• W Pabianicach też mieliśmy Międzynarodowy Strajk Kobiet. Pabianiczanki o godzinie 16.00 zebrały się przed ratuszem, aby w dniu ich święta zademonstrować kobiecą solidarność. Domagamy się ochrony przed przemocą, pełni praw reprodukcyjnych, poprawy sytuacji ekonomicznej i świeckości państwa – mówiły panie. Utopia? Każda rewolucja zaczyna się od niemożliwego.

    – Dlaczego wyszłyśmy dziś na ulicę, zamiast celebrować nasze święto z najbliższymi? – rozpoczęła manifestację Aleksandra Stasiak. Wyszłyśmy na ulicę, aby walczyć o nasze prawa. Nie zgadzamy się na wypowiedzenie konwencji antyprzemocowej, z którą w parze idzie ograniczenie finansowania centrum praw kobiet i innych organizacji zapewniających bezpieczeństwo kobietom. Według PiS-u przecież zawsze możemy się pomodlić.

    „Kobiet prawa to nie biskupów sprawa” – grzmiały nie tylko licznie zgromadzone kobiety, ale również przybyli na manifestację panowie. Słychać było również okrzyki: „Chcemy opieki medycznej, nie watykańskiej”, „Chcemy edukacji, nie indoktrynacji”, „Słowa z ambony to zabobony”, „Chcemy kochać, nie umierać”.

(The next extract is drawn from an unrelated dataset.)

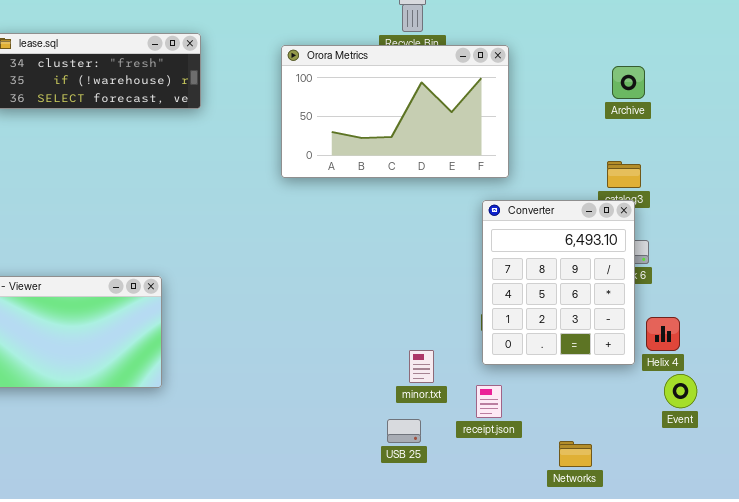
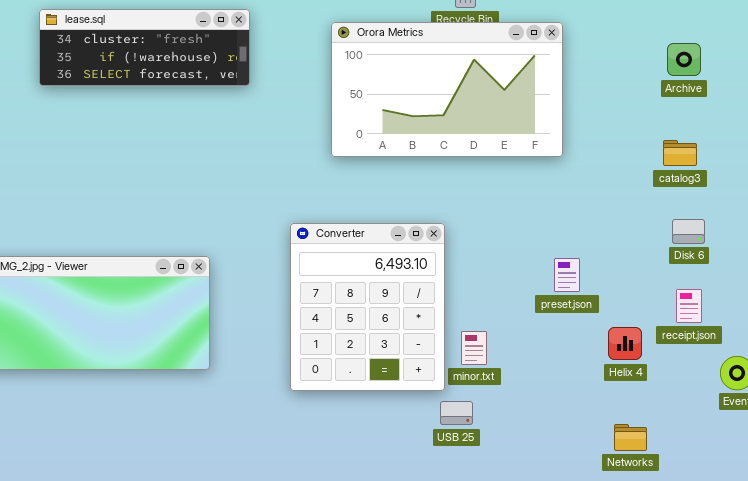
Converter: [482,200,635,365] -> [290,223,445,391], moved
Helix 4: [646,317,680,351] -> [608,327,642,360], moved
receipt.json: [476,385,502,418] -> [676,289,702,323], moved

    – Przypominam, że już raz w październiku podczas czarnych protestów udało się nam powstrzymać Prawo i Sprawiedliwość przed wprowadzeniem ustawy zakazującej całkowicie aborcji w Polsce – dodaje Aleksandra Stasiak. – Wtedy nam się udało i teraz także nam się uda. W kobietach jest siła. Jesteśmy tu dziś wszystkie wspólnie ponad podziałami przeciwko obecnym populistycznym rządom nienawidzącym kobiet. Pokażmy dziś wszystkim rządzącym czerwoną kartkę.